• WHAT IS EXPECTED: Lines holding the string "CIRCLE": copy each one from the listing below.

── INFORMATION SHOWN

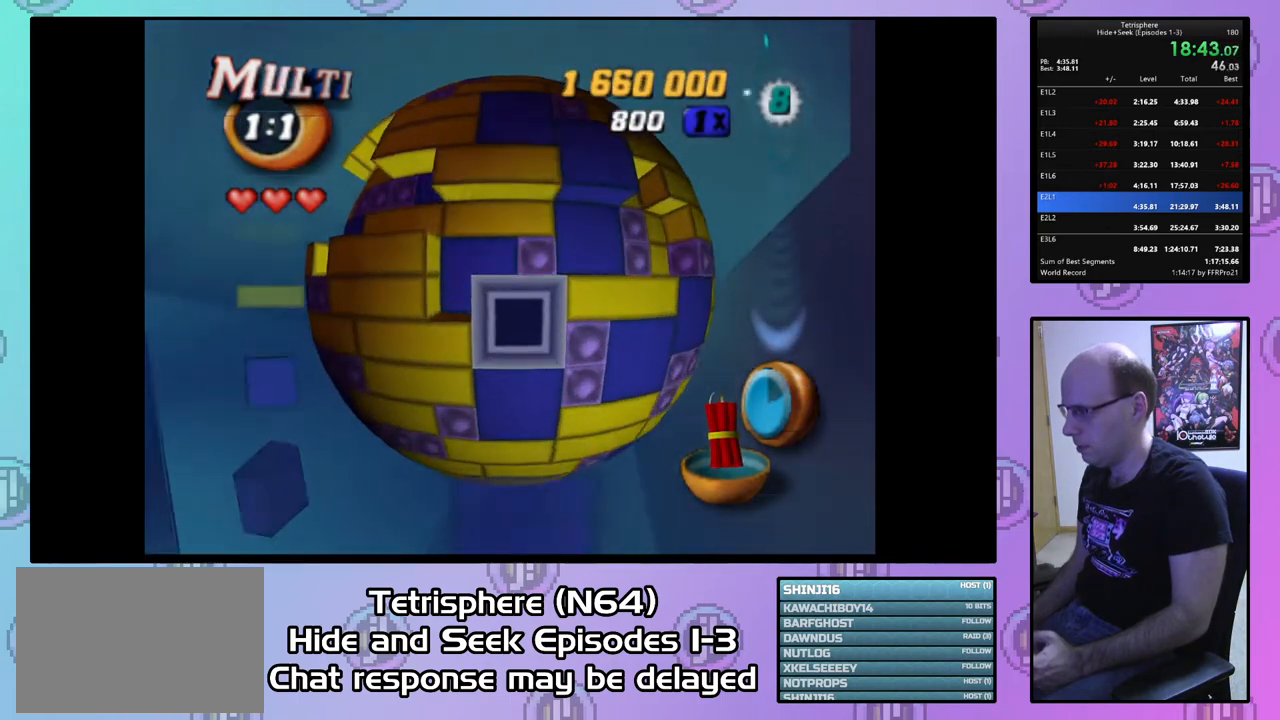
{"buttons": ["DPAD_UP", "DPAD_LEFT"], "right_stick": "center", "events": [[133, "CIRCLE", "down"], [300, "CIRCLE", "up"], [367, "DPAD_LEFT", "down"], [367, "DPAD_UP", "down"]]}
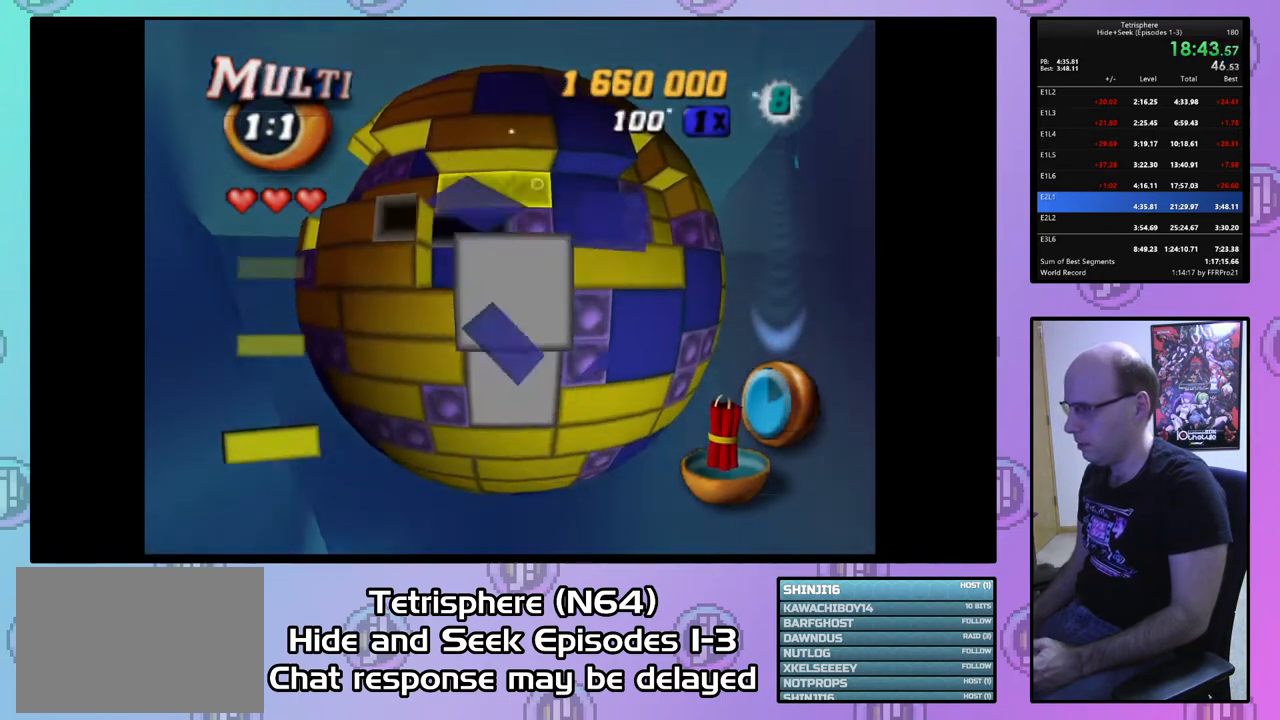
{"buttons": [], "right_stick": "center", "events": [[233, "DPAD_UP", "up"], [267, "DPAD_LEFT", "up"]]}
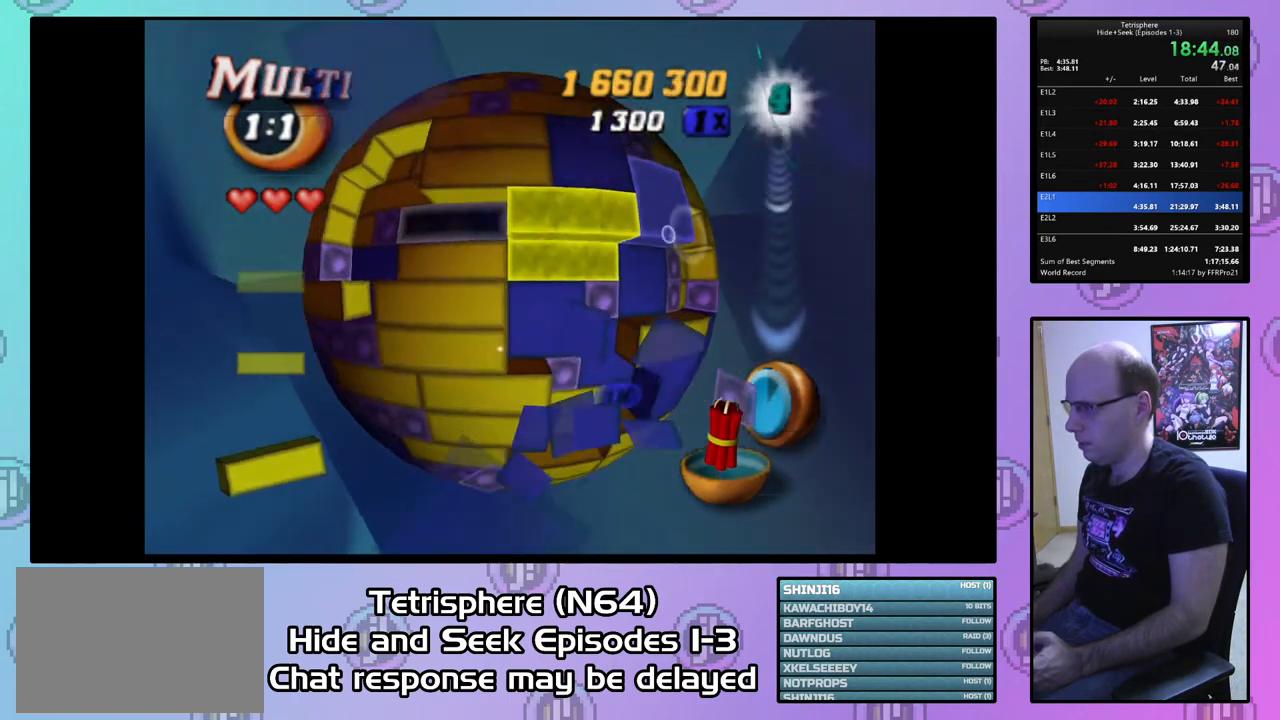
{"buttons": ["DPAD_LEFT"], "right_stick": "center", "events": [[133, "DPAD_DOWN", "down"], [267, "CIRCLE", "down"], [267, "DPAD_DOWN", "up"], [400, "CIRCLE", "up"], [433, "DPAD_LEFT", "down"]]}
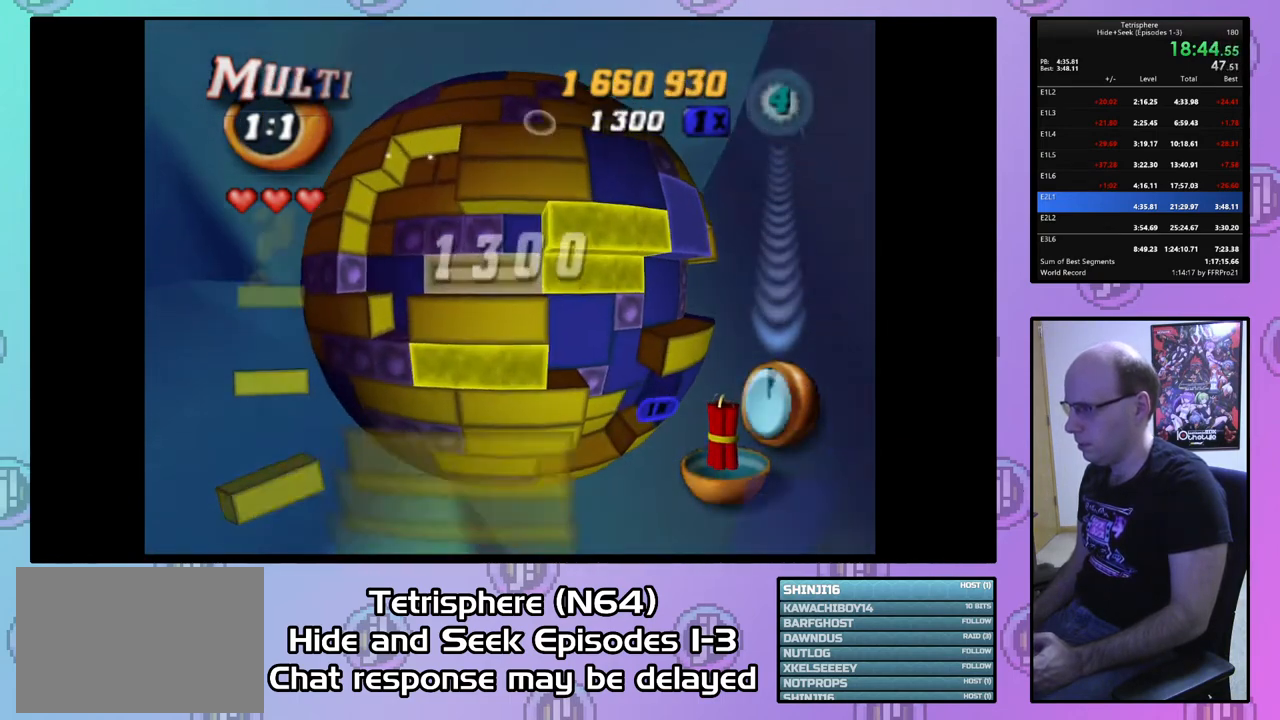
{"buttons": ["DPAD_UP"], "right_stick": "center", "events": [[33, "DPAD_LEFT", "up"], [133, "DPAD_LEFT", "down"], [200, "DPAD_LEFT", "up"], [467, "DPAD_UP", "down"]]}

────

• EXERCISE OUTPUT:
{"buttons": ["DPAD_UP", "DPAD_LEFT"], "right_stick": "center", "events": [[133, "CIRCLE", "down"], [300, "CIRCLE", "up"], [367, "DPAD_LEFT", "down"], [367, "DPAD_UP", "down"]]}
{"buttons": ["DPAD_LEFT"], "right_stick": "center", "events": [[133, "DPAD_DOWN", "down"], [267, "CIRCLE", "down"], [267, "DPAD_DOWN", "up"], [400, "CIRCLE", "up"], [433, "DPAD_LEFT", "down"]]}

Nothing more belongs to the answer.